I raised my palms. “Lost a bet?”
He gave me a look. “Would you look twice at a Vectra driver?”
“I wouldn’t look once.”
“Exactly.”
“…Oh.” When he put it like that, it was rather sensible. Wasn’t that why the police drove them as unmarked cars?
We parked up and made our way up through the undercroft to the terminal, Luke briefing me as we went.
Hark at me, a briefing. Look out, world, I was a real secret agent now.
“I need you to keep an eye on this guy.” He handed me a grainy photo of someone with a shaved head. “Has a record. We’re just checking him out as a precaution. Lexy hacked into the allocations, he’s on the gate today. Checking in a flight to Frankfurt. Get your arse over there and flirt the information out of him.”
“Precisely what kind of information are we looking for?” I asked, wondering how far I’d have to take the flirting.
Luke grinned. “Just where he was when Mansfield was killed. Lexy has it down to somewhere between two and four yesterday morning.”
Eurgh. So while I was deciding whether to get out of the airport business, Chris was having it decided for him.
“Any questions?”
“Just one. Why was Chris in the undercroft in the middle of the night anyway? If he was on the morning before then he wouldn’t be working that night.”

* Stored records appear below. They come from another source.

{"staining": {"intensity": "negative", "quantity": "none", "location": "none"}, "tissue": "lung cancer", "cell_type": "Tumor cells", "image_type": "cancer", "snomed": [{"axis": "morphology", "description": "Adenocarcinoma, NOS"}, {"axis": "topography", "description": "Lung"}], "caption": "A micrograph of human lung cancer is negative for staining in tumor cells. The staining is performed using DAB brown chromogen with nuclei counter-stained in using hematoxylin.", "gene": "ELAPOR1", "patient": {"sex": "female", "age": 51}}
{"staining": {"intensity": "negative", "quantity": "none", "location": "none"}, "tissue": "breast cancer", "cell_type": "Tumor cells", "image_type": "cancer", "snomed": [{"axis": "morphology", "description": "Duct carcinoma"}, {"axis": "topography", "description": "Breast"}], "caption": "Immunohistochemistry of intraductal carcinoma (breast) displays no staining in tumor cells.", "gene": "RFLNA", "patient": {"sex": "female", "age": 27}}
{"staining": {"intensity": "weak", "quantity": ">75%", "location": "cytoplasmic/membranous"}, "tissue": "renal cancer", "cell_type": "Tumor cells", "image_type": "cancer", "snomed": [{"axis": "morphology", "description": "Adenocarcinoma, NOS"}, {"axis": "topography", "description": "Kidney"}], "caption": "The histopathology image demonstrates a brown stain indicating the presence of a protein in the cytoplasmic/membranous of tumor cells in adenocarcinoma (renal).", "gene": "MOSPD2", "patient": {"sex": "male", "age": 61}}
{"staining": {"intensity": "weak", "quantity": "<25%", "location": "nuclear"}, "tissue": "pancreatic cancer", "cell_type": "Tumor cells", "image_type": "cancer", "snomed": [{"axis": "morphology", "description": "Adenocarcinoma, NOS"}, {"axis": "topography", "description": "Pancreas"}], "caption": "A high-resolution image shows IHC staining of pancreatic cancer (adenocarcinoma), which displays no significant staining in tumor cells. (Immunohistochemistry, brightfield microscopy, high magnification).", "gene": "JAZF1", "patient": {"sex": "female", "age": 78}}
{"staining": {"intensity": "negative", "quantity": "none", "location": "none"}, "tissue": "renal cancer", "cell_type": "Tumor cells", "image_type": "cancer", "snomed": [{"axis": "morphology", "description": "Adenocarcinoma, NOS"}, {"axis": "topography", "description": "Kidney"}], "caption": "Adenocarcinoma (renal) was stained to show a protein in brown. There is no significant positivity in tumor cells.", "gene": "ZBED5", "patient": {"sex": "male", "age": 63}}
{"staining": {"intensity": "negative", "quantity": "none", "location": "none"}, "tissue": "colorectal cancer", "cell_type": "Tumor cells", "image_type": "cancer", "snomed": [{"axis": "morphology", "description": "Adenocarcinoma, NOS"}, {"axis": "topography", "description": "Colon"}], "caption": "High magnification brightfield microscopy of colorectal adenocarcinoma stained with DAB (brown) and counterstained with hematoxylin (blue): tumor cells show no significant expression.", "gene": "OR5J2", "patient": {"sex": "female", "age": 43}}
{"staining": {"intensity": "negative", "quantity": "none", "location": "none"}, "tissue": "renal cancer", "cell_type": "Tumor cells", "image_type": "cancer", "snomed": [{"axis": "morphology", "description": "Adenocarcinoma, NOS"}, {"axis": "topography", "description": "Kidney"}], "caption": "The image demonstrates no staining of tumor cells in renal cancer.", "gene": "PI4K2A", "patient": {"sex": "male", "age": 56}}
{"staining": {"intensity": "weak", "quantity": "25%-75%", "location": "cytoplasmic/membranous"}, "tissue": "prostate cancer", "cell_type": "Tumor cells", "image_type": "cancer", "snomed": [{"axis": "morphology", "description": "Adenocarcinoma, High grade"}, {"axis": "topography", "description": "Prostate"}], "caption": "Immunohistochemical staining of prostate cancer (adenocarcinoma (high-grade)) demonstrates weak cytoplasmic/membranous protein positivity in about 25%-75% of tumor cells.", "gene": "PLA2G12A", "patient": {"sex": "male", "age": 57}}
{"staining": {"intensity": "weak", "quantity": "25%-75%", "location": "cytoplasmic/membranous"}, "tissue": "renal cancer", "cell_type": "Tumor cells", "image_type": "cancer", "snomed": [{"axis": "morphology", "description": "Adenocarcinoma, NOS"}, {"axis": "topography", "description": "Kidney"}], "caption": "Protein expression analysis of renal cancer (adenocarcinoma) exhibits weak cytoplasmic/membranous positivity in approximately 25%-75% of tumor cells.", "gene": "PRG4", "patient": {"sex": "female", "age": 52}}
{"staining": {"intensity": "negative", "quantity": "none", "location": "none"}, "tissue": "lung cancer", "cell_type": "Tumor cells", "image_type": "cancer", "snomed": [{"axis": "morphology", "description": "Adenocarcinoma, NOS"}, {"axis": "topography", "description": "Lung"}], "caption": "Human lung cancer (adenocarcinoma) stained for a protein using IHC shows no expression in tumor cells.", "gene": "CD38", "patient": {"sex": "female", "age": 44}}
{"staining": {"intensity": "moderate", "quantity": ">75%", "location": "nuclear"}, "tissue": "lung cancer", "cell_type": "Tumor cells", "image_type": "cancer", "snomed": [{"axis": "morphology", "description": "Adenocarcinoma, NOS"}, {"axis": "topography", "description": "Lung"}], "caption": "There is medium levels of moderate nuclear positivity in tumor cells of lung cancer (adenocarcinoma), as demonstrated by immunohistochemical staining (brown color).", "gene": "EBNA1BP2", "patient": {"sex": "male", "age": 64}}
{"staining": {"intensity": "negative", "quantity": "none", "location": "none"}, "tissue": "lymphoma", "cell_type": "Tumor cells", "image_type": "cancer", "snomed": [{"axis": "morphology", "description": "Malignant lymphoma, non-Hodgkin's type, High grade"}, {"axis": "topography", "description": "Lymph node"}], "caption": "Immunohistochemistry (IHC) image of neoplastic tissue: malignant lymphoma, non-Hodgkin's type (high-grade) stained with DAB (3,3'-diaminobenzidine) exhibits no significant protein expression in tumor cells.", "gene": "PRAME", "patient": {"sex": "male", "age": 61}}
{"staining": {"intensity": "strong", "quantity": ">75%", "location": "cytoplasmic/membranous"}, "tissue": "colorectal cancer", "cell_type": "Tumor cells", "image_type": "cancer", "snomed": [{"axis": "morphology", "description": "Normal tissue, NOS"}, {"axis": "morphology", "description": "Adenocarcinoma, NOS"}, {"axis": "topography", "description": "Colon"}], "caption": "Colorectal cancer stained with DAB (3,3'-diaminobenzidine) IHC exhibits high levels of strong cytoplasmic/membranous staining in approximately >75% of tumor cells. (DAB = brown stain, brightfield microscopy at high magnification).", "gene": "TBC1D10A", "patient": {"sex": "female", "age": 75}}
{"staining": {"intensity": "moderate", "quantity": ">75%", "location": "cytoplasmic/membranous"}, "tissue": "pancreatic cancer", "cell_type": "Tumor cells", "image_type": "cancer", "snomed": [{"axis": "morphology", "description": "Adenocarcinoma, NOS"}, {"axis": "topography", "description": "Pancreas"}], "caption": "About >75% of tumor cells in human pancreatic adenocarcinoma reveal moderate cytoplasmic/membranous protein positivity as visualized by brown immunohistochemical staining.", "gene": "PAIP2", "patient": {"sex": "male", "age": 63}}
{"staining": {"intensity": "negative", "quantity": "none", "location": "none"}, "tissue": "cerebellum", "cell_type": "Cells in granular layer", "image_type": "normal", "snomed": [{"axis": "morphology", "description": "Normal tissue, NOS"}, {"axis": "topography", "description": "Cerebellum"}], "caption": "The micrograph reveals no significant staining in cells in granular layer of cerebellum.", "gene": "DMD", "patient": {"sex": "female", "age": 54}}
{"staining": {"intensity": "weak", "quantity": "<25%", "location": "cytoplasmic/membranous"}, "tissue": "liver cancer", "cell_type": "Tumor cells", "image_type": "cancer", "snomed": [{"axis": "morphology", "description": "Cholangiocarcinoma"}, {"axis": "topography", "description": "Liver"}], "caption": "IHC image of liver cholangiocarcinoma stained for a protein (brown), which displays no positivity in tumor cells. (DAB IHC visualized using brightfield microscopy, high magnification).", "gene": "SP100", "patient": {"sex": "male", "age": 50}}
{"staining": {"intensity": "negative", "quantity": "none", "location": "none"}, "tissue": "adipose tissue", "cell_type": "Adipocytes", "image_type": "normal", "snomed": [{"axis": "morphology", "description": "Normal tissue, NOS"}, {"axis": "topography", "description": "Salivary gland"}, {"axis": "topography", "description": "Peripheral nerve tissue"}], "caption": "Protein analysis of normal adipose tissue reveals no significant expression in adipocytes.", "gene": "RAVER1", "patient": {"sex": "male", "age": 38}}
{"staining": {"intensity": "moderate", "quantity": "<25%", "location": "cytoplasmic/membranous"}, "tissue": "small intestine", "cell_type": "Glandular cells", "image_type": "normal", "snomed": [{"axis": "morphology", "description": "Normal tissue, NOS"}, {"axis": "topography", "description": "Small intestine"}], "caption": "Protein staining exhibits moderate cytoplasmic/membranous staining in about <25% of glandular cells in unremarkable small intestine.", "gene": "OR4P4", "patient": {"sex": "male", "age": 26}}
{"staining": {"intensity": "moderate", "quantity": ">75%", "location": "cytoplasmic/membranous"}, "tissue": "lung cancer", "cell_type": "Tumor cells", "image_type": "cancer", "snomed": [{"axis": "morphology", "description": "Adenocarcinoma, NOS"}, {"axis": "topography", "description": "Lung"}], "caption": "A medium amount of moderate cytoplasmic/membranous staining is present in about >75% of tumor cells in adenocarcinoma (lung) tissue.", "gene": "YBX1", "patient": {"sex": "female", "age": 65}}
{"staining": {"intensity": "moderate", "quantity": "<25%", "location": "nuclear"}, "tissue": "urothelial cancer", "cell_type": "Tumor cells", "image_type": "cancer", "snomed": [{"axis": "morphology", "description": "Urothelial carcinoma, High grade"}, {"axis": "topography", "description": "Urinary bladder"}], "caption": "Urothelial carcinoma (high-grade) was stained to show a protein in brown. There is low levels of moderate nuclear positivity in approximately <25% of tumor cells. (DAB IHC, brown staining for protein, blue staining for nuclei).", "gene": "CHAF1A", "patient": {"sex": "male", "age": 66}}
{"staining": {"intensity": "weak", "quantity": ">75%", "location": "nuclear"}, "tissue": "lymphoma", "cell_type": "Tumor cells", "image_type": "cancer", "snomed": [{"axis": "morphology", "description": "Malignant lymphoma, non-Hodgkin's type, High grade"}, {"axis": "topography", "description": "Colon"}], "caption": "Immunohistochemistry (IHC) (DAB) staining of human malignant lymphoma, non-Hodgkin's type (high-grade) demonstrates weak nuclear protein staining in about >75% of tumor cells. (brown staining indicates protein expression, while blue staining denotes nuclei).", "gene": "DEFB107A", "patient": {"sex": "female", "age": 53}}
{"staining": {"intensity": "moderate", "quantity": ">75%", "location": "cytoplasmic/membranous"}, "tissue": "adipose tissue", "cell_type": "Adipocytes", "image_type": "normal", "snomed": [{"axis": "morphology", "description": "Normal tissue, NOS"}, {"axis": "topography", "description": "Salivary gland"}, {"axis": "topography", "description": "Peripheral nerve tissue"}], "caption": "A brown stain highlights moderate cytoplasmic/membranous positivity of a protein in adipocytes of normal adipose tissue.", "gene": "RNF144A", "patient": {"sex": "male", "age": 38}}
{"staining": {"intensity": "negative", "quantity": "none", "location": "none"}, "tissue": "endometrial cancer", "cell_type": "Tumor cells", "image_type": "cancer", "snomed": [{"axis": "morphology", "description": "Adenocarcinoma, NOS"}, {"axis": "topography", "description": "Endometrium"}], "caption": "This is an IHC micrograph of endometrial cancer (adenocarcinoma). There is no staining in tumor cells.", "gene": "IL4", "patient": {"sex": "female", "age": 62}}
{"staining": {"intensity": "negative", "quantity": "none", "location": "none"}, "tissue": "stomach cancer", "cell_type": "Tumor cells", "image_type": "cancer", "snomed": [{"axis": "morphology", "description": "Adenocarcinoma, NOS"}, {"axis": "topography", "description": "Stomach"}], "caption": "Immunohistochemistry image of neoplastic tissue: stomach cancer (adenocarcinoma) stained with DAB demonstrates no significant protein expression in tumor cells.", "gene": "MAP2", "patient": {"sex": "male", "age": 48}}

Luke tapped me on the head. “Smart cookie. We don’t know why he was there. He was supposed to be working middles, nine-to-five.”
I made a face. We never did middle shifts. “All right for some.”
“Don’t be bitter. You don’t have to do shifts any more at all, remember? Only when we need you there. Okay, kid—” we’d reached the stairs now, and Luke seemed to be expecting me to go up them, “—race you.”
“Naff off.” I walked past and pressed the button to the lift.
“Can’t you even run up a flight of stairs?”
“That’s about three storeys!”
“You need to be in good shape.”
“I’m in plenty good shape,” I said, offended.
Luke ran his gaze over me and I felt a little hotter.
“Prove it.”
I sighed. “I am not racing you up those stairs.”
“Why not?”
“You’ll win.”
“Defeatist.”
“Yeah, and?”
“At least walk up them.”
Eventually I consented to that, although Luke jogged up and taunted me from the top. I glared at him and stalked past.
“So where are you going?” I asked.
“Cameras caught one of the girls from Information going down there on the night in question. A Miss Ana Rodriguez.”
I frowned. “I know her. We went to get our passes together.” I frowned deeper. She was very pretty in a Penelope Cruz sort of way. “Luke, how come you get the tiny little Spanish girl and I get the big scary thug?”
“He’s not a thug. His file says he’s only six foot.”
“Oh, tiny.”
Luke grinned. “He’s shorter than me.”
“Show off.”
He laughed. “Got your phone?”
“Yes. Both of them.” I hefted my Ace bag. “And my other pass. And my warrant card—which, by the way, I have no idea what to do with. And I have my cuffs and defence spray and everything.”
“Running shoes? Sports bra?”
“That’s a very personal question.”
“Don’t flirt too hard. There’s nothing unsexier than a big boulder-holder sports bra.”